UJI PEMAHAMAN:
1. Dalam teks tentang merekam sejarah, apa satu-satunya jalan agar sejarah masa kini tidak membelot di masa depan?
2. Lanjutkan teks tentang merekam sejarah mulai dari bagian terakhir yang ditampilkan.

TEKS DITAMPILKAN:
_ _ _ _ _ _ _
Selalu Ada Harapan Esok Pagi

SELAMAT DATANG
DI BLOG KULO

Search

Salam

Sejarah selalu terkendala oleh ruang dan waktu. Masa lalu, bisa ditilik dengan terang benderang di masa kini. Masa depan, hanya diperkirakan tapi tak bisa dipastikan.

Masa lalu, selalu ada distorsi. Sebabnya, tafsir mengambil tempatnya sendiri-sendiri. Karenanya, satu-satunya jalan agar sejarah masa kini tak membelot di masa depan, adalah dengan cara mendokumentasikannya.

Masa kini, di masa depan akan menjadi masa lalu. Dus, rekamlah sejarah yang sedang kau alami sekarang. Sekecil apapun, di masa depan akan sangat berharga. Kita tak pernah tahu, di masa depan yang sekarang kita sebut sebagai kertas atau pulpen, masih disebut sebagai kertas atau pulpen atau tidak. Atau bisa jadi bernama sama, tapi berbeda bentuk.

Mari, sodara-sodara, rekamlah sejarah yang sedang kau jalani.

Salam


Selasa, 07 Februari 2012

"Doa Ibu"
_ _ _ _ _ _ _
Data sumber:
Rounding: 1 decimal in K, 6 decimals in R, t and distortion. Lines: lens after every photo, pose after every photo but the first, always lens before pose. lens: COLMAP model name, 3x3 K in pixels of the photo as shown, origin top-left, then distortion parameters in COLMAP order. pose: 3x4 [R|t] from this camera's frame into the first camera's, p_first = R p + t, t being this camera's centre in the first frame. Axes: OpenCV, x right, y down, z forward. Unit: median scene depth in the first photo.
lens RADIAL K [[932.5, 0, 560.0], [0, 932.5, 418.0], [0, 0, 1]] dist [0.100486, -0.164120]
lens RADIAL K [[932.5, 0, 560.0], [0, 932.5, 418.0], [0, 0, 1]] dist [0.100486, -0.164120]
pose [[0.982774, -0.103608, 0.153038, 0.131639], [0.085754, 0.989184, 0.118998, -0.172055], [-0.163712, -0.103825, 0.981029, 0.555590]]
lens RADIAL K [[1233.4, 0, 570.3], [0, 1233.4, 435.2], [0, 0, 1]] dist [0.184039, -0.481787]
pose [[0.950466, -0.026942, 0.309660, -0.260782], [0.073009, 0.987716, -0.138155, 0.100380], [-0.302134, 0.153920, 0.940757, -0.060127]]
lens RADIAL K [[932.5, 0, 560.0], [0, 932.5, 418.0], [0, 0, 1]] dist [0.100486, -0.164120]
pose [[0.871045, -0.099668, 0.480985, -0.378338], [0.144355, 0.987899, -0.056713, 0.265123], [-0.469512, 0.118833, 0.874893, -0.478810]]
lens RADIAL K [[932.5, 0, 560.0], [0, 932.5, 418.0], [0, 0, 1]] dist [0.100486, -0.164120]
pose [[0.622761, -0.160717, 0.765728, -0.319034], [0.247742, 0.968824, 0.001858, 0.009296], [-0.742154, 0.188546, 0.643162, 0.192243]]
_ _ _ _ _ _ _
JAWABAN BERURUTAN:
1. Dengan cara mendokumentasikannya.

2.
Sepekan ini, hampir tiap hari saya telepon Abah dan Ibu. Entahlah, kerinduan ini begitu membuncah. Liburan di akhir tahun lalu, saya, istri, dan si kecil menyempatkan mampir ke rumah di sela-sela liburan ke Yogyakarta.

Abah tampak kian renta. Gerakannya mulai lamban. Gigi mulai permisi satu persatu, rambut memutih, dan kulit mengeriput. Ibu yang masih tampak kuat. Garis wajahnya tetap memancarkan ketegaran.

Ibu adalah anak satu-satunya dari kakek nenek kami. Tidak berkakak, dan nihil adik. Sejak kecil, penderitaan dan keprihatinn adalah bagian akrab dalam hidupnya. Ditinggal indung – nenek saya -- ke alam baqa pada usia lima tahun, kasih sayang adalah barang mahal bagi ibu. Piatu di usia kanak-kanak, menjadikan ibu pribadi yang gelisah, tapi tegar. Sejak kepergian nenek, kakek (kini almarhum, semoga dilapangkan kuburnya, diampuni segala dosa-dosanya) beberapa kali ganti istri. Dan, itu berarti, beberapa kali pula Ibu punya Ibu tiri.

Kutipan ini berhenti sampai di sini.